● **What you should do**: Word for word, please restate the line containing "(fill (type outline)))" and all the lines that follow it to the end of the data.

----- The data -----

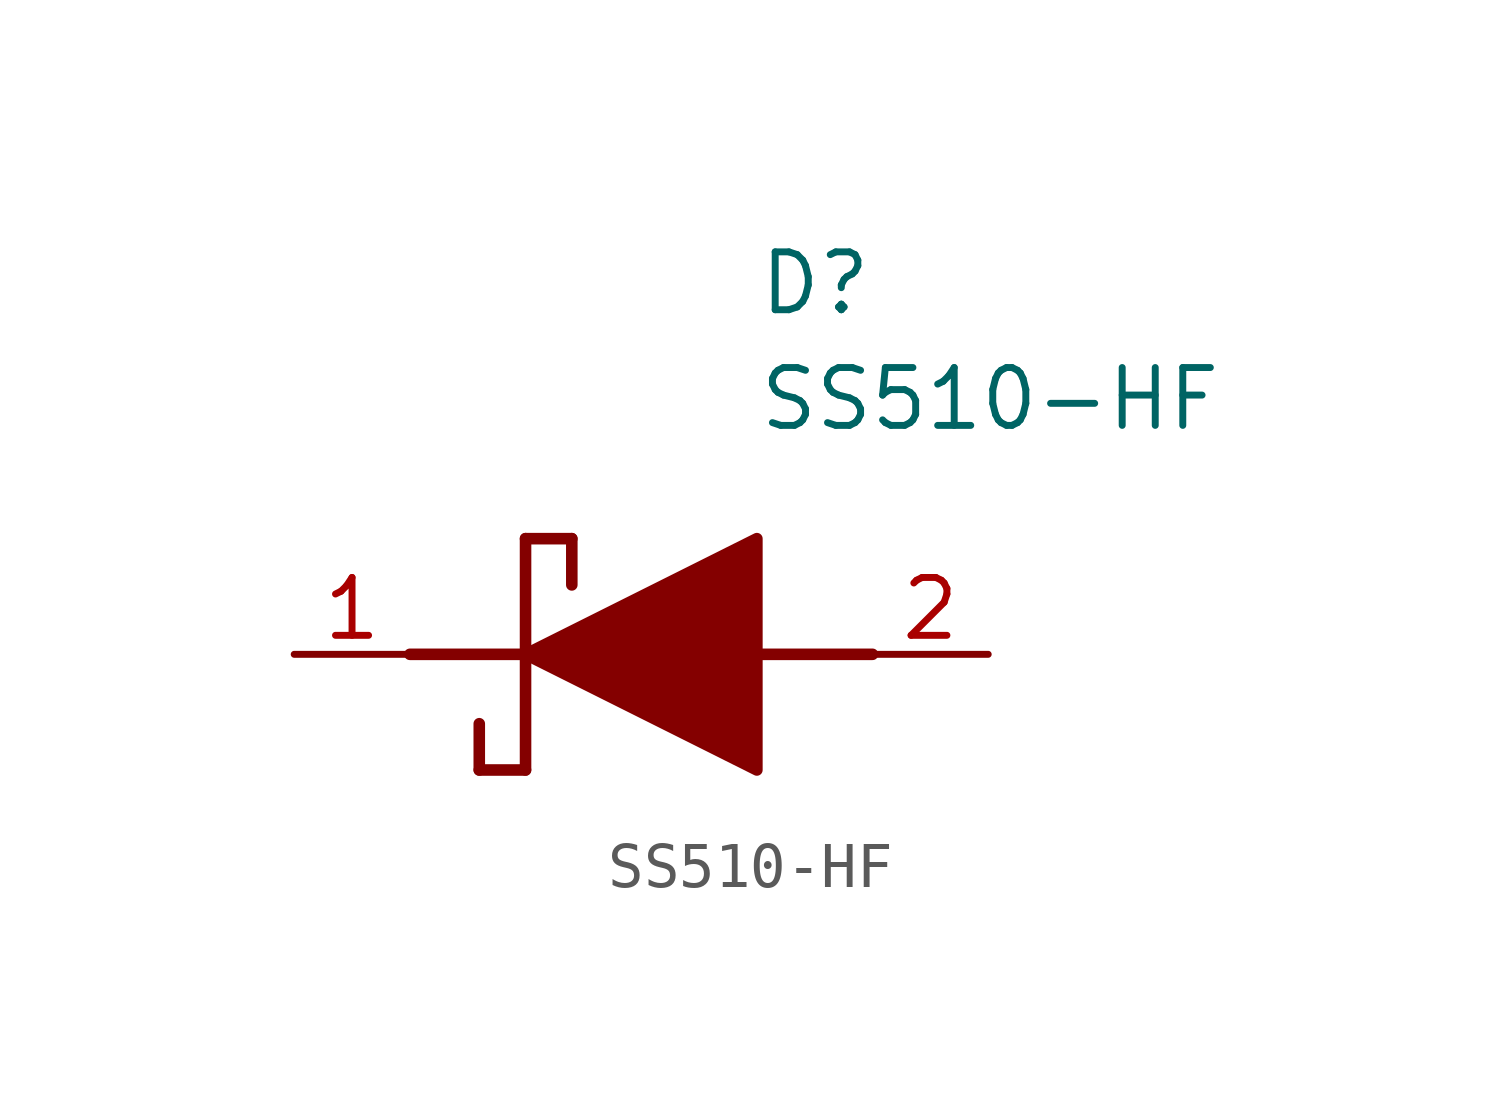
<source format=kicad_sym>
(kicad_symbol_lib
  (version 20211014)
  (generator SamacSys_ECAD_Model)
  (symbol "SS510-HF"
    (pin_names hide)
    (property "Reference" "D"
      (at 12.7 8.89 0)
      (effects (font (size 1.27 1.27)) (justify left top)))
    (property "Value" "SS510-HF"
      (at 12.7 6.35 0)
      (effects (font (size 1.27 1.27)) (justify left top)))
    (polyline
      (pts (xy 7.62 2.54) (xy 7.62 -2.54))
      (stroke (width 0.254) (type default))
      (fill (type none)))
    (polyline
      (pts (xy 7.62 2.54) (xy 8.636 2.54))
      (stroke (width 0.254) (type default))
      (fill (type none)))
    (polyline
      (pts (xy 8.636 1.524) (xy 8.636 2.54))
      (stroke (width 0.254) (type default))
      (fill (type none)))
    (polyline
      (pts (xy 7.62 -2.54) (xy 6.604 -2.54))
      (stroke (width 0.254) (type default))
      (fill (type none)))
    (polyline
      (pts (xy 6.604 -1.524) (xy 6.604 -2.54))
      (stroke (width 0.254) (type default))
      (fill (type none)))
    (polyline
      (pts (xy 5.08 0) (xy 7.62 0))
      (stroke (width 0.254) (type default))
      (fill (type none)))
    (polyline
      (pts (xy 12.7 0) (xy 15.24 0))
      (stroke (width 0.254) (type default))
      (fill (type none)))
    (polyline
      (pts (xy 7.62 0) (xy 12.7 2.54) (xy 12.7 -2.54) (xy 7.62 0))
      (stroke (width 0.254) (type default))
      (fill (type outline)))
    (pin passive line
      (at 2.54 0 0)
      (length 2.54)
      (name "K" (effects (font (size 1.27 1.27))))
      (number "1" (effects (font (size 1.27 1.27)))))
    (pin passive line
      (at 17.78 0 180)
      (length 2.54)
      (name "A" (effects (font (size 1.27 1.27))))
      (number "2" (effects (font (size 1.27 1.27)))))))
</source>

-----

● **Solved problem**:
      (fill (type outline)))
    (pin passive line
      (at 2.54 0 0)
      (length 2.54)
      (name "K" (effects (font (size 1.27 1.27))))
      (number "1" (effects (font (size 1.27 1.27)))))
    (pin passive line
      (at 17.78 0 180)
      (length 2.54)
      (name "A" (effects (font (size 1.27 1.27))))
      (number "2" (effects (font (size 1.27 1.27)))))))
</source>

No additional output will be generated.